Ian Leslie in “The Economist” recently wrote “Non Cogito, Ergo Sum” in which he points out some of the drawbacks to the over use of the thought processes.

http://moreintelligentlife.com/content/ideas/ian-leslie/non-cogito-ergo-sum

Describing tennis great Roger Federer’s recent struggles as a tennis player, Leslie writes,

Federer’s inability to win Grand Slams in the last two years hasn’t been due to physical decline so much as a new mental frailty that emerges at crucial moments. In the jargon of sport, he has been “choking”. This, say the experts, is caused by thinking too much. When a footballer misses a penalty or a golfer fluffs a putt, it is because they have become self-conscious. By thinking too hard, they lose the fluid physical grace required to succeed. Perhaps Federer was so upset because, deep down, he recognised that his opponent had tapped into a resource that he, an all-time great, is finding harder to reach: unthinking.

What is “unthinking”?

Unthinking is the ability to apply years of learning at the crucial moment by removing your thinking self from the equation. Its power is not confined to sport: actors and musicians know about it too, and are apt to say that their best work happens in a kind of trance. Thinking too much can kill not just physical performance but mental inspiration. Bob Dylan, wistfully recalling his youthful ability to write songs without even trying, described the making of “Like a Rolling Stone” as a “piece of vomit, 20 pages long”. It hasn’t stopped the song being voted the best of all time.
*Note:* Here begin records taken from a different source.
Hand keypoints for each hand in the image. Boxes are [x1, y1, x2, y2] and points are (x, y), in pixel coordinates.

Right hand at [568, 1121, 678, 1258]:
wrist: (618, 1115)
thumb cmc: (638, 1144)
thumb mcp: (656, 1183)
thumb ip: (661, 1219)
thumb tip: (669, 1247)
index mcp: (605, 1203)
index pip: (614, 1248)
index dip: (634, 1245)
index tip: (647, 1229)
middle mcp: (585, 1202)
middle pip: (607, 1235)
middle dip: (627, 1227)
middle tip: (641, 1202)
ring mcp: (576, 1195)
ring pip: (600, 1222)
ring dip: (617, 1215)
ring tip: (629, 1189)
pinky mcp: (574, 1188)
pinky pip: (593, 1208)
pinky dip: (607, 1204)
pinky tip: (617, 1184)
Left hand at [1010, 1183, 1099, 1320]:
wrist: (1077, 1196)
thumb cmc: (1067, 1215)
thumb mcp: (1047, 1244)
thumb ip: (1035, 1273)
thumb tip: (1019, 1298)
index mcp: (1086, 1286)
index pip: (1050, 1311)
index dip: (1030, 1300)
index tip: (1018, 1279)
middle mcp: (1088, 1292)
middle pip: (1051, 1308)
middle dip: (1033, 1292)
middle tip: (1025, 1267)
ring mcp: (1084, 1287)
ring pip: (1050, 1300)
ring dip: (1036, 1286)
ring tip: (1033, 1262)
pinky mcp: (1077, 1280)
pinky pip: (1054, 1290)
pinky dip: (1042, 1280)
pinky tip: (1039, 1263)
In less dramatic ways the same principle applies to all of us. A fundamental paradox of human psychology is that thinking can be bad for us. When we follow our own thoughts too closely, we can lose our bearings, as our inner chatter drowns out common sense.
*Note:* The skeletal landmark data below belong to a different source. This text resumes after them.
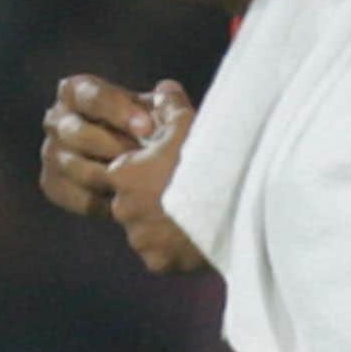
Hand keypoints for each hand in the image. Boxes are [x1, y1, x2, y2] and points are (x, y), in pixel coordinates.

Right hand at [39, 74, 156, 218]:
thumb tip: (168, 92)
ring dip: (108, 177)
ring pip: (73, 166)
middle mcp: (56, 118)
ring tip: (136, 184)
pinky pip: (69, 193)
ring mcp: (50, 150)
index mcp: (77, 91)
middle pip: (76, 133)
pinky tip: (122, 202)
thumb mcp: (160, 115)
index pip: (91, 96)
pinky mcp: (51, 181)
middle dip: (113, 148)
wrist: (138, 171)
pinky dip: (97, 200)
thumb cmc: (149, 133)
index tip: (147, 129)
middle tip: (141, 160)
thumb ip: (167, 104)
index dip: (118, 112)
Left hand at [107, 83, 209, 275]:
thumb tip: (163, 89)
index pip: (118, 172)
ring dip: (158, 225)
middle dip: (147, 200)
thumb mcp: (188, 125)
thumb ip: (170, 106)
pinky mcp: (157, 261)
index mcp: (122, 174)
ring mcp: (139, 238)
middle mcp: (122, 208)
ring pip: (142, 231)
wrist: (231, 203)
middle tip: (176, 193)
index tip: (162, 169)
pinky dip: (171, 248)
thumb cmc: (206, 159)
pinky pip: (158, 255)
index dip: (141, 170)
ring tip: (188, 216)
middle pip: (129, 203)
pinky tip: (191, 236)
Perhaps this is part of the problem in the conversation between atheists, agnostics, and theists. Perhaps thinking alone is never the sole vehicle by which any of us ever finally settle upon a particular worldview. It may be that our commitments and our responses to the deeper questions of life, are ultimately decided, not so much by reason alone as by more instinctive and less purely rational skills. Too much dependence upon thought may pose a hindrance to the conversation by failing to give a full or honest picture of how any of us comes to conclusions about the deep questions of life.

We may need to add the skill of “unthinking”.

How do you learn to unthink? Dylan believes the creative impulse needs protecting from self-analysis: “As you get older, you get smarter, and that can hinder you…You’ve got to programme your brain not to think too much.” Flann O’Brien said we should be “calculatedly stupid” in order to write. The only reliable cure for overthinking seems to be enjoyment, something that both success and analysis can dull. Experienced athletes and artists often complain that they have lost touch with what made them love what they do in the first place. Thinking about it is a poor substitute.

We live in age of self-reflection, analysing every aspect of our work, micro-commentating on our own lives online, reading articles urging us to ponder what makes us happy. Much of this may be worthwhile, but we also need to put thinking in its place.

To”put thinking in its place” means to build gaps into our lives where the chatter of our mind can fall silent and we can open to other dimensions of our being. It is in these other realms that we expose ourselves to the possibility of the reality of mystery and the penetrating depths of being that are never accessible to mental processes alone.

It may be that atheist, agnostic, and theist will never really be able to meet fully until we are able to sit together for a time in silence. From this place of stillness, a new dialogue can emerge that may untangle some of the confusion in which this conversation so often seems to be bogged down.